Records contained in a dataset
────

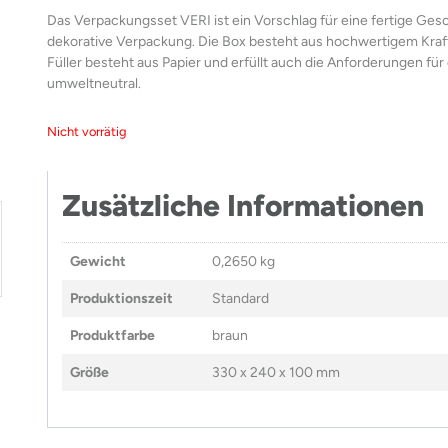
Das Verpackungsset VERI ist ein Vorschlag für eine fertige Gesc
dekorative Verpackung. Die Box besteht aus hochwertigem Kraftk
Füller besteht aus Papier und erfüllt auch die Anforderungen für
umweltneutral.
Nicht vorrätig
Zusätzliche Informationen
Gewicht
0,2650 kg
Produktionszeit
Standard
Produktfarbe
braun
Größe
330 x 240 x 100 mm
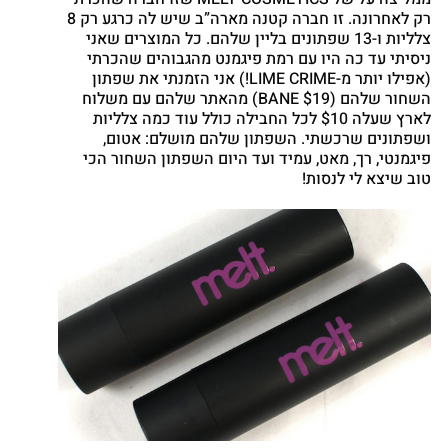
רק לאחרונה. זו חברה קטנה מארה”ב שיש לה כרגע רק 8
צלליות ו-13 שפתונים בליין שלהם. כל המוצרים שאני
ניסיתי עד כה היו עם רמת פיגמנט מהגבוהים שהכרתי
(אפילו יותר מ-LIME CRIME!) אני הזמנתי את שפתון
השחור שלהם (BANE $19)
מהאתר שלהם
עם משלוח
לארץ שעלה $10 לכל החבילה כולל עוד כמה צלליות
ושפתונים שרכשתי. השפתון שלהם מושלם: אטום,
פיגמנטי, רך, מאט, עמיד ועד היום השפתון השחור הכי
טוב שיצא לי לנסות!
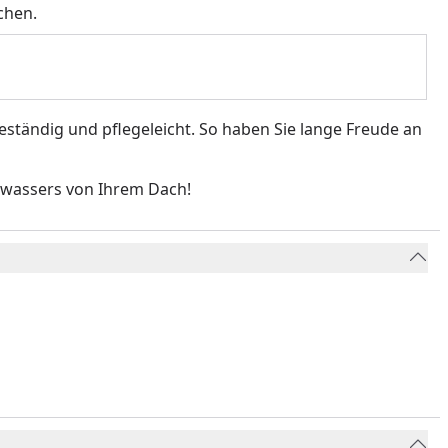
chen.
eständig und pflegeleicht. So haben Sie lange Freude an
enwassers von Ihrem Dach!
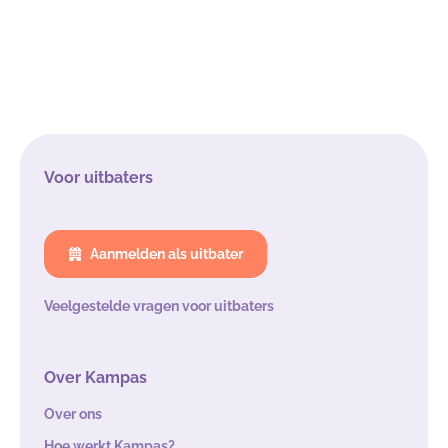
Voor uitbaters
Aanmelden als uitbater
Veelgestelde vragen voor uitbaters
Over Kampas
Over ons
Hoe werkt Kampas?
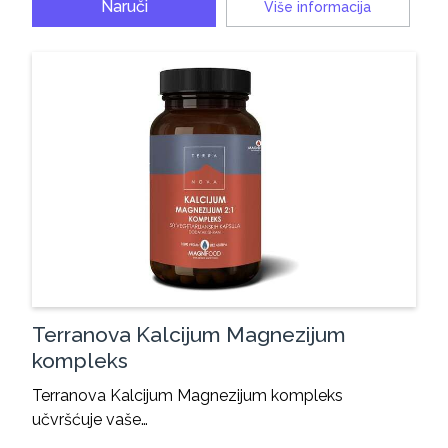
Naruči
Više informacija
Terranova Kalcijum Magnezijum
kompleks
Terranova Kalcijum Magnezijum kompleks
učvršćuje vaše…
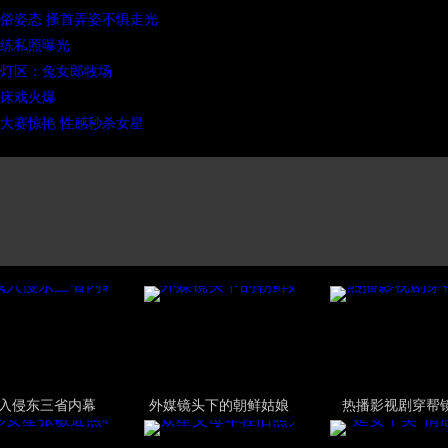
俗姿态 搔首弄姿不惧走光
练私照曝光
灯区：兔女郎牧场
床戏火爆
大赛惊艳 性感秒杀女星
入侵东三省内幕
外媒镜头下的朝鲜姑娘
热播影视剧穿帮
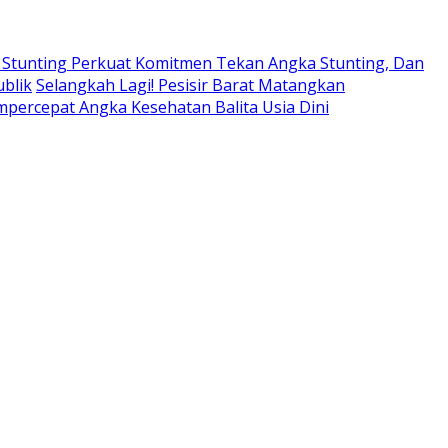
 Stunting Perkuat Komitmen Tekan Angka Stunting, Dan
blik
Selangkah Lagi! Pesisir Barat Matangkan
percepat Angka Kesehatan Balita Usia Dini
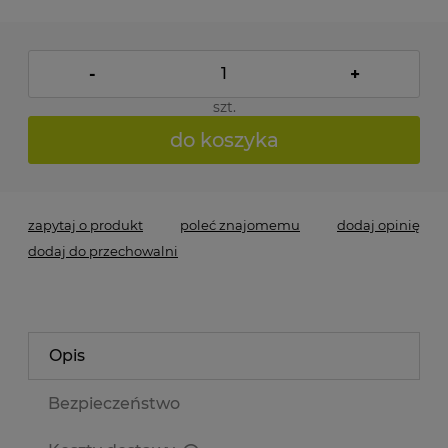
-
+
szt.
do koszyka
zapytaj o produkt
poleć znajomemu
dodaj opinię
dodaj do przechowalni
Opis
Bezpieczeństwo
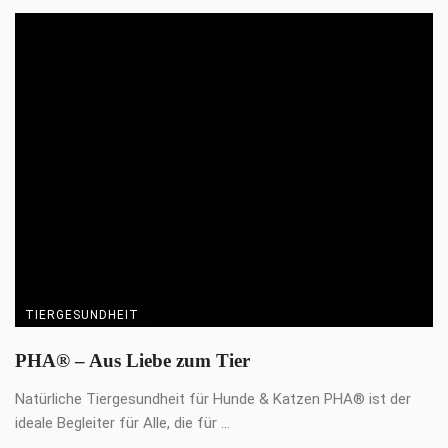
KONTAKT
IMPRESSUM
DATENSCHUTZ
AGB
COOKIE EINSTELLUNGEN ÄNDERN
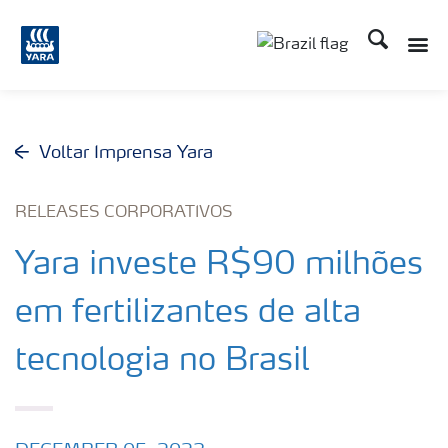
Busca
Voltar Imprensa Yara
RELEASES CORPORATIVOS
Yara investe R$90 milhões
em fertilizantes de alta
tecnologia no Brasil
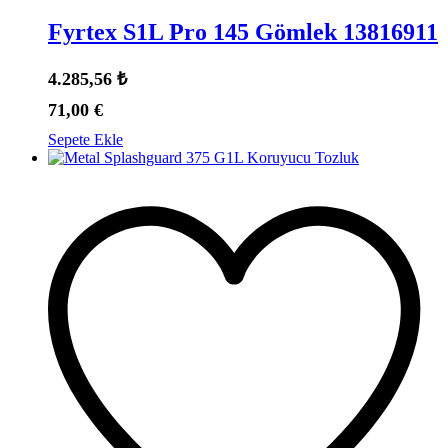
Fyrtex S1L Pro 145 Gömlek 13816911
4.285,56
₺
71,00
€
Sepete Ekle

────

Where in the entries above does the word "dodaj" appear? Copy each line that has it.

dodaj opinię
dodaj do przechowalni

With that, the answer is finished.